Naturally, very early on, Lamar was a legend.
15:45… The major impact Lamar Jackson’s mother has had on his football life.
The most influential force in the QB’s life? Mom. But maybe not in the ways you’d expect.
“She would take him into the back yard to do hitting drills with her. She would get into a three-point stance and hit.”
19:30… Jackson’s contract situation will be quite interesting.
He doesn’t have an agent. Right now, it’s status quo but Jackson will be seeking quite a bit of money very, very soon. Harris breaks down this dynamic.
“It’s about to be showtime, right?”
21:47… How being an English teacher helps Harris coach an NFL quarterback.
His unique perspective clearly has had a massive impact, and is one reason Jackson is so unique himself.
“I think one of the things we’ve gotten away from, at least in Florida with high school sports, a lot of coaches aren’t teachers. They are guys who maybe know the game but they don’t know the psychology or the psyche of the student and how to get messages across. Especially with English and reading. A lot of people don’t like to read.”
29:30… The best type of offensive scheme for Jackson may not be what you think.
Anyone out there assuming Jackson can only play in a run-heavy offense, Harris says, is dead wrong.
“I personally don’t think Lamar needs a special kind of offense.
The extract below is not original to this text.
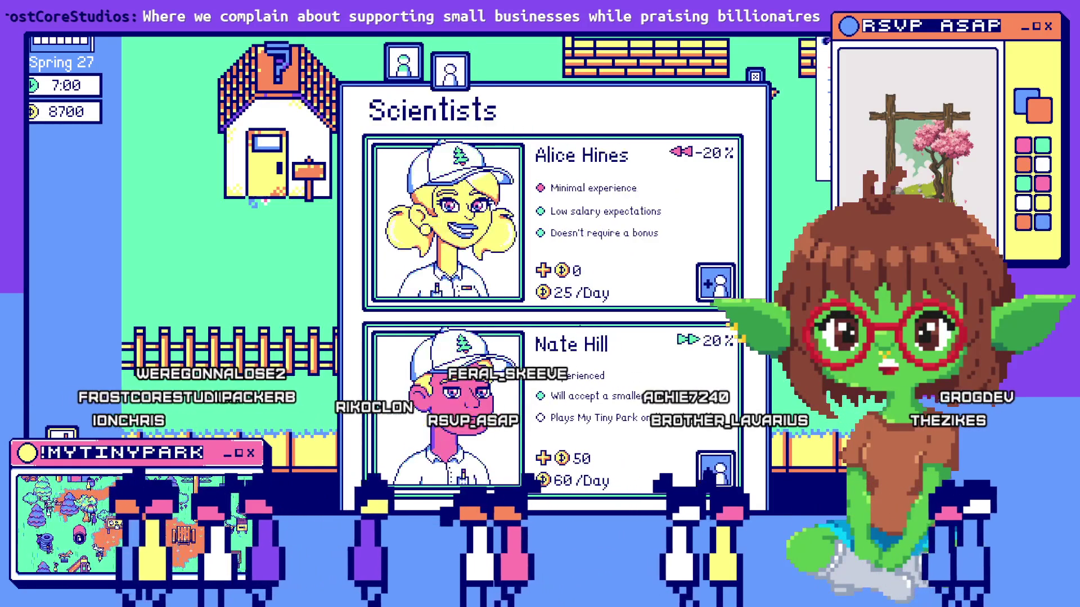
click(716, 272)
click(756, 76)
I think sometimes you can overthink it because he has this great gift.”
33:57… The Lamar Jackson/Greg Roman dynamic. Roman never asked for all of these mobile QBs but here they are.
“This is me talking from the outside. There has been a pattern, from San Francisco to Buffalo to, now, Baltimore where it’s taken the league by storm but then people are kind of like, ‘Oh, that’s what you’re doing?’ That’s happened three times now. … I don’t know if he loves that kind of quarterback or if he… he may love the run game and know what to do in the run game. And if you have a running quarterback, it gives you better numbers.”
37:17… On if the stereotype that you’re not an “elite” QB if you’re not a pocket passer still exists, and why Jackson’s running ability is such a threat.
“If you even think about it logically, does it make sense to have 11 guys on the defense and then really only have 10 guys on the offense? That’s really what you do if the quarterback just drops back and passes. You’re now down one guy. … So when you bring in the quarterback who actually is a threat to run, you actually make it an even ballgame now. 11, 11. Now, the defensive coach really has to gameplan for that 11th man.”
“We’ve got this stereotype that if you run a lot, you’re not smart enough to pick up the coverages and I think people don’t pick up on the intelligence it takes running the football. Knowing when to run the football. People talk all the time about reading the defense — Tom Brady and presnap reads and all of these things. But do you understand how fast Lamar reads on that read-zone option? It’s the same thing a quarterback does on the back side. … Now, go watch how fast he does it. That’s the same mental awareness.”
52:25… On if there is any one guy he tells Lamar Jackson, “Don’t let them make you like this guy?” On who that one cautionary tale would be…
“It’s Michael Vick. It’s not so much the being put in the box. It’s the lack of preparation that he had.”
58:10… On being the guy who Jackson trusts when he didn’t play or coach in the NFL himself.
“I think a lot of people go wrong getting the person who played so long. … Michael Jordan may be the worst general manager ever. … ‘You’re not going to find you again, MJ,’ right? I think people who have played the position for all this time, there are certain biases that come in with how you play the position.”